The figure above plots modern and prehistoric samples relevant to the Neolithic, Bronze and Iron Age ancestry of the western Balkans, converting genetic distances into geometric ones. It registers individuals genetically shifted toward Yamnaya herders from the Pontic steppe (which lies to the northeast of the Balkans) arriving to the region in the early Bronze-Age (starting approximately 2500 BC). Before that, the region that became ancient Illyria, the southern part of which Albanians inhabit today, was occupied by agriculturalists descended overwhelmingly from the Anatolian farmers who began expanding westward into the Balkans over 9,000 years ago. And notably, the Indo-Europeans who arrived after 2500 BC seem directly descended from the Pontic steppe Yamnaya, as opposed to representing a Yamnaya daughter culture, like the Corded Ware of Poland and Belarus, the direct ancestors of most of Europe’s Indo-European peoples. A large fraction of the western Balkan post-2500 BC samples carry Y chromosomes belonging to the Yamnaya-specific haplogroup R1b-Z2103. This is as opposed to Corded Ware or Bell Beaker, two daughter Indo-European groups who expanded across Eastern and Western Europe respectively, bearing R1a in the former case and R1b-L21 in the latter. Of various potential donor populations to the Bronze and Iron-Age western Balkan samples that could account for their genetic makeup, the Yamnaya from the Pontic steppe are better fits than Corded Ware individuals, who would have arrived from the forests to the northeast, picking up a telltale signature of Eastern European heritage along the way.

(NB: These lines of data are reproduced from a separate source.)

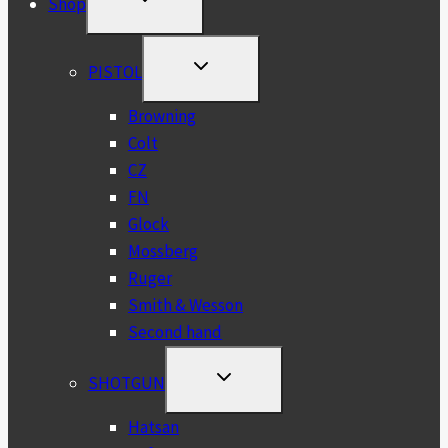
Shop
CHILD
MENU
TOGGLE
PISTOL
CHILD
MENU
Browning
Colt
CZ
FN
Glock
Mossberg
Ruger
Smith & Wesson
Second hand
TOGGLE
SHOTGUN
CHILD
MENU
Hatsan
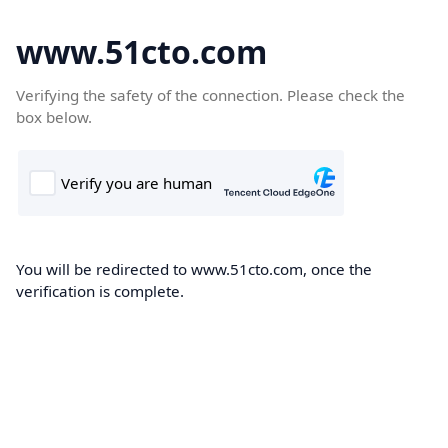
www.51cto.com
Verifying the safety of the connection. Please check the
box below.
You will be redirected to www.51cto.com, once the
verification is complete.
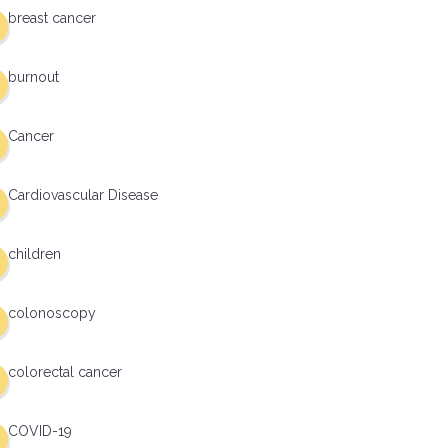
breast cancer
burnout
Cancer
Cardiovascular Disease
children
colonoscopy
colorectal cancer
COVID-19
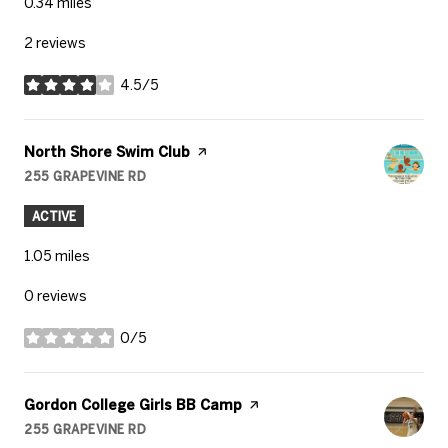
0.34
miles
2 reviews
4.5/5
stars
Visit the
North Shore Swim Club
page on Yelp
255 GRAPEVINE RD
SEARCH
ON GOOGLE MAPS
ACTIVE
1.05
miles
0 reviews
0/5
stars
Visit the
Gordon College Girls BB Camp
page on Yelp
255 GRAPEVINE RD
SEARCH
ON GOOGLE MAPS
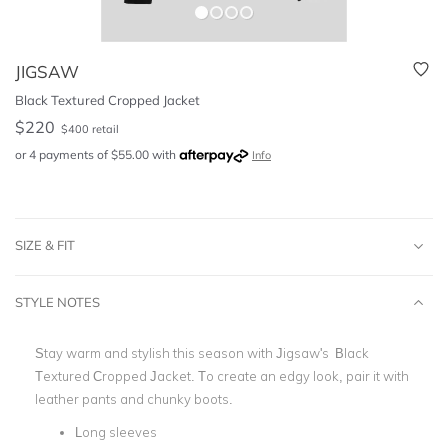
JIGSAW
Black Textured Cropped Jacket
$
220
$
400
retail
or 4 payments of
$
55.00
with
Info
SIZE & FIT
STYLE NOTES
Stay warm and stylish this season with Jigsaw's Black
Textured Cropped Jacket. To create an edgy look, pair it with
leather pants and chunky boots.
Long sleeves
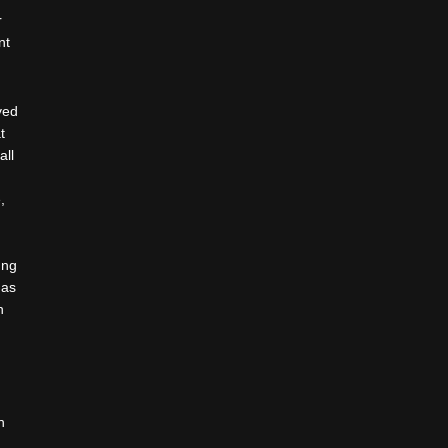
r
nt
ved
t
all
d
,
.
ung
 as
n
n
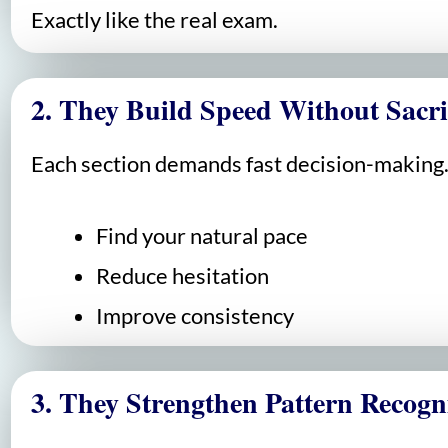
Exactly like the real exam.
2. They Build Speed Without Sacri
Each section demands fast decision-making. 
Find your natural pace
Reduce hesitation
Improve consistency
3. They Strengthen Pattern Recogn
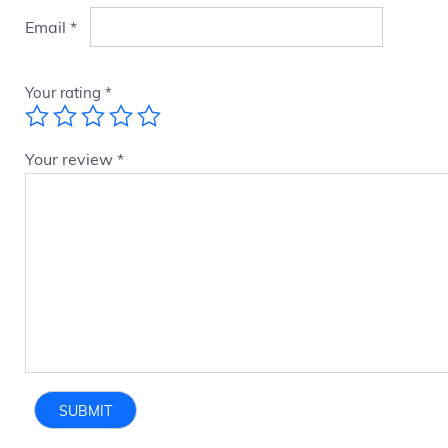
Email
*
Your rating
*
Your review
*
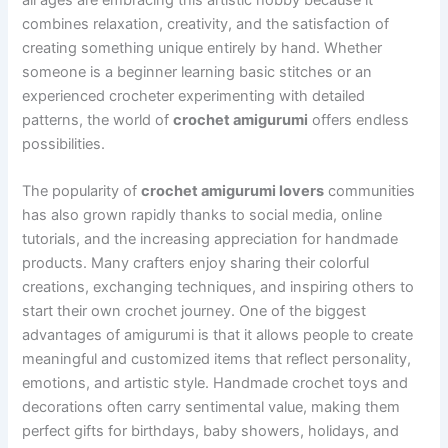
combines relaxation, creativity, and the satisfaction of
creating something unique entirely by hand. Whether
someone is a beginner learning basic stitches or an
experienced crocheter experimenting with detailed
patterns, the world of
crochet amigurumi
offers endless
possibilities.
The popularity of
crochet amigurumi lovers
communities
has also grown rapidly thanks to social media, online
tutorials, and the increasing appreciation for handmade
products. Many crafters enjoy sharing their colorful
creations, exchanging techniques, and inspiring others to
start their own crochet journey. One of the biggest
advantages of amigurumi is that it allows people to create
meaningful and customized items that reflect personality,
emotions, and artistic style. Handmade crochet toys and
decorations often carry sentimental value, making them
perfect gifts for birthdays, baby showers, holidays, and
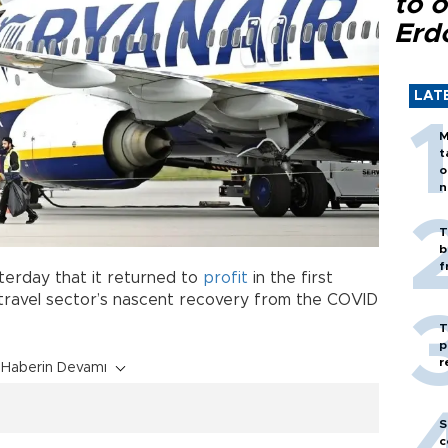
to o
Erd
LAT
M
t
o
n
T
b
f
terday that it returned to
profit
in the first
travel sector’s nascent recovery from the COVID
T
p
r
Haberin Devamı
S
c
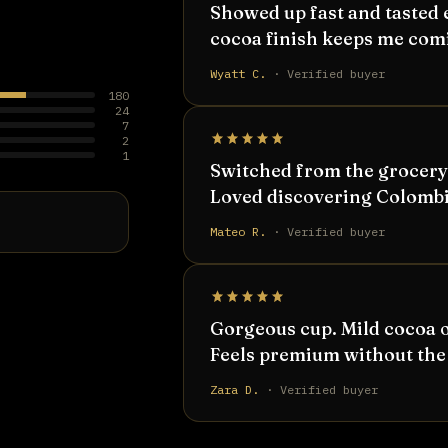
Showed up fast and tasted 
cocoa finish keeps me com
Wyatt C.
· Verified buyer
180
24
7
2
1
Switched from the grocery-
Loved discovering Colombia
Mateo R.
· Verified buyer
Gorgeous cup. Mild cocoa o
Feels premium without the 
Zara D.
· Verified buyer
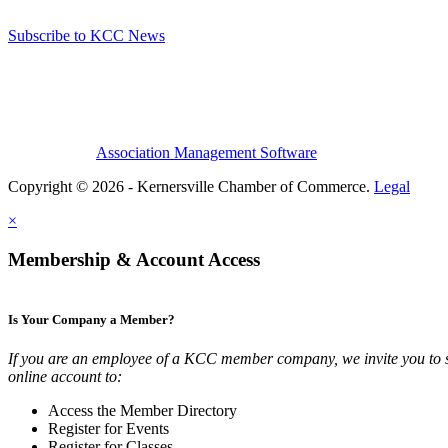
Subscribe to KCC News
Association Management Software
Copyright © 2026 - Kernersville Chamber of Commerce.
Legal
×
Membership & Account Access
Is Your Company a Member?
If you are an employee of a KCC member company, we invite you to 
online account to:
Access the Member Directory
Register for Events
Register for Classes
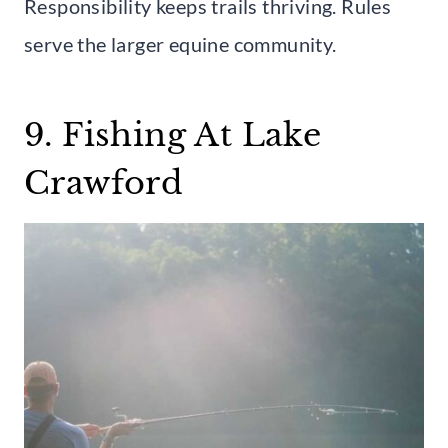
Responsibility keeps trails thriving. Rules
serve the larger equine community.
9. Fishing At Lake
Crawford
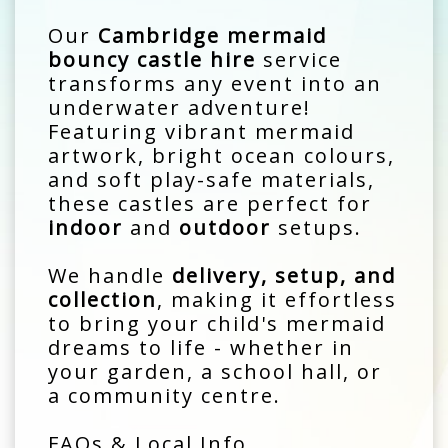
Our
Cambridge mermaid
bouncy castle hire
service
transforms any event into an
underwater adventure!
Featuring vibrant mermaid
artwork, bright ocean colours,
and soft play-safe materials,
these castles are perfect for
indoor
and
outdoor
setups.
We handle
delivery, setup, and
collection
, making it effortless
to bring your child's mermaid
dreams to life - whether in
your garden, a school hall, or
a community centre.
FAQs & Local Info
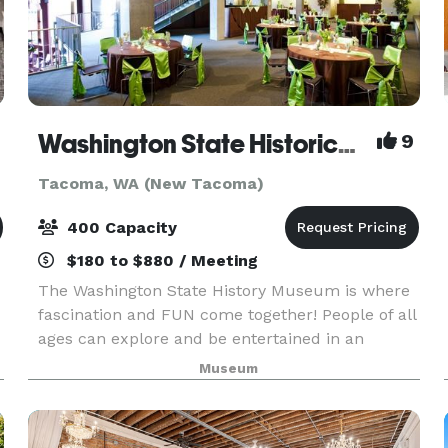
Washington State Historical Museum
9
Tacoma, WA (New Tacoma)
400 Capacity
$180 to $880 / Meeting
The Washington State History Museum is where
fascination and FUN come together! People of all
ages can explore and be entertained in an
environment where characters from
Museum
Washington's past speak about their lives.
Through interactive exhibit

This 2023 result, focusing on the western Balkans and the puzzle of Albanian origins, anticipated a more recent finding we examined earlier this year: Ancient genomics support deep divergence between Eastern and Western Mediterranean Indo-European languages. This latter preprint shows that the pattern clear in Albanians and the west Balkans applies to the Greeks and Armenians as well: those Indo-European languages descend directly from that of the Yamnaya, instead of being mediated by a Corded Ware daughter language.